Wenn die Richterin sagt, „das sind Ausführungen allgemein politischer Art, die haben hier nichts zu suchen“, strafft der Angeklagte kurz seinen Redefluss, um gleich darauf erneut in Wiederholungen zu verfallen.
Das strapaziert die Nerven und die Aufmerksamkeit. Aus den Zuschauerreihen sind bald vernehmlich die tiefen Atemzüge eines schlafenden Herrn zu hören. Nachdem ein neuerlicher Beweisantrag des Angeklagten zurückgewiesen wird, sorgt das Plädoyer der Staatsanwältin jedoch keinesfalls für etwas mehr Spannung an diesem letzten Verhandlungstag.

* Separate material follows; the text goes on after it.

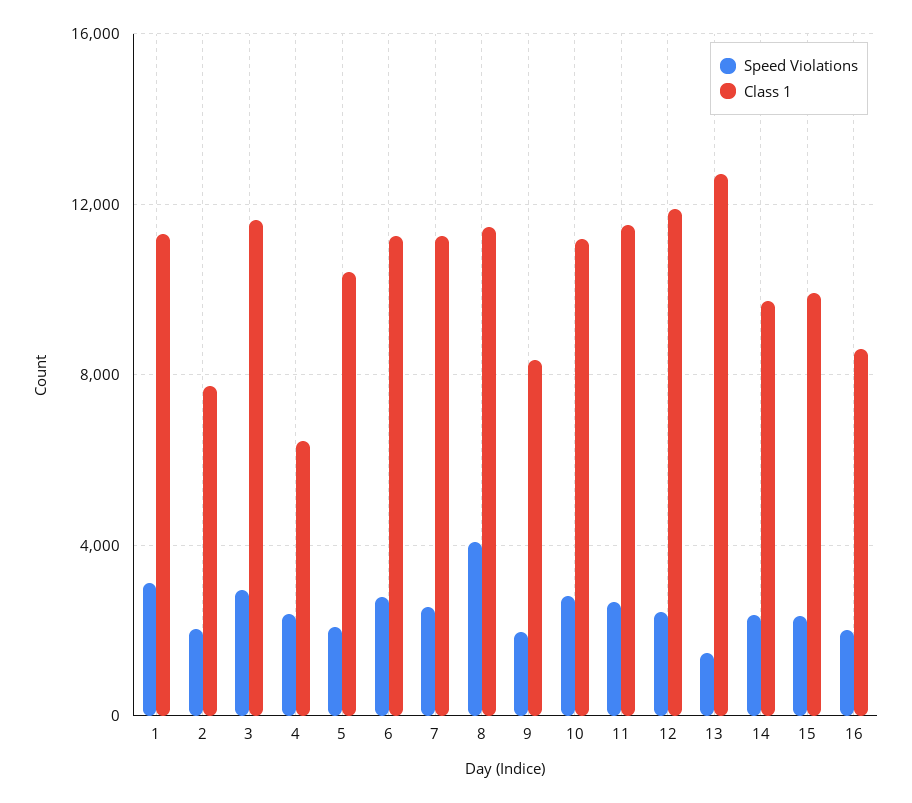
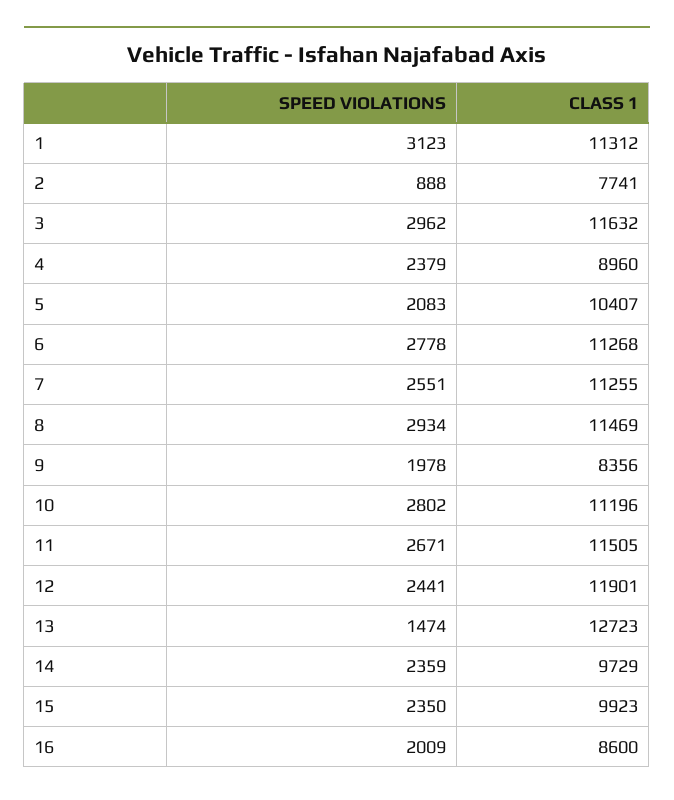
Speed Violations, 2: 2000 -> 888
Class 1, 4: 6500 -> 8960
Speed Violations, 8: 4000 -> 2934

Sie hängt an ihren mehrseitigen Aufzeichnungen und stützt sich beim Vergehen gegen das Versicherungsaufsichtsgesetz vor allem darauf, dass die Nutzer von Fitzeks Versicherungsmodell davon ausgehen konnten, dass es sich um eine Krankenversicherung gehandelt habe.
„Er hat versucht zu verschleiern, dass es sich um ein Versicherungsgeschäft handelte“, sagt sie. Kriminelle Energie bescheinigt die Staatsanwältin dem Angeklagten beim Fahren ohne Fahrerlaubnis, denn „er glaubt, sich seine eigenen Regeln schaffen zu können“. Sie fordert eine Gesamtstrafe von drei Jahren und vier Monaten.

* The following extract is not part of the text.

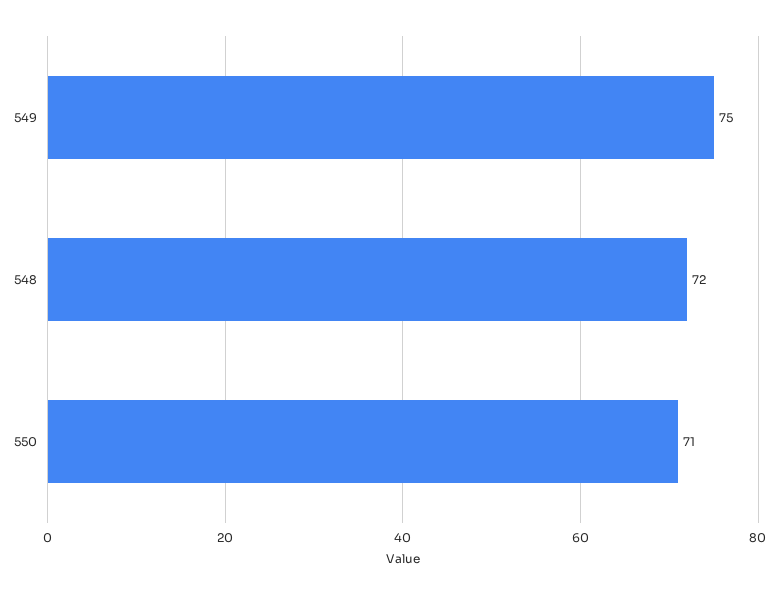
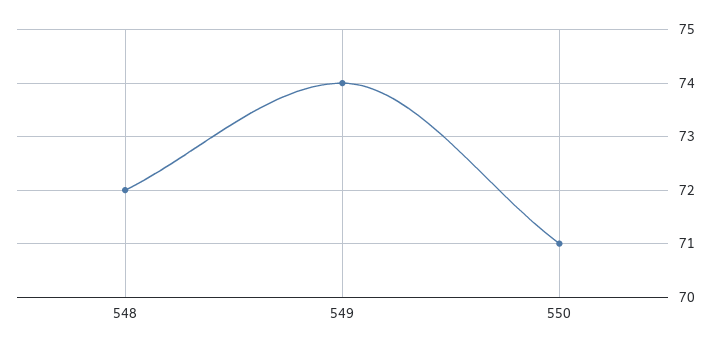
549: 75 -> 74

Freispruch ist das Ziel des Verteidigers, der pointiert und frei spricht, sich auf einige wesentliche Punkte der Anklage konzentriert und dabei vor allem Begrifflichkeiten und Definitionen in Frage stellt. Er kehrt die hehren Absichten seines Mandanten heraus, sagt aber auch, Fitzek ist „kein angenehmer Angeklagter, seine Ansichten mögen unangenehm sein, aber das darf hier nicht durchschlagen“.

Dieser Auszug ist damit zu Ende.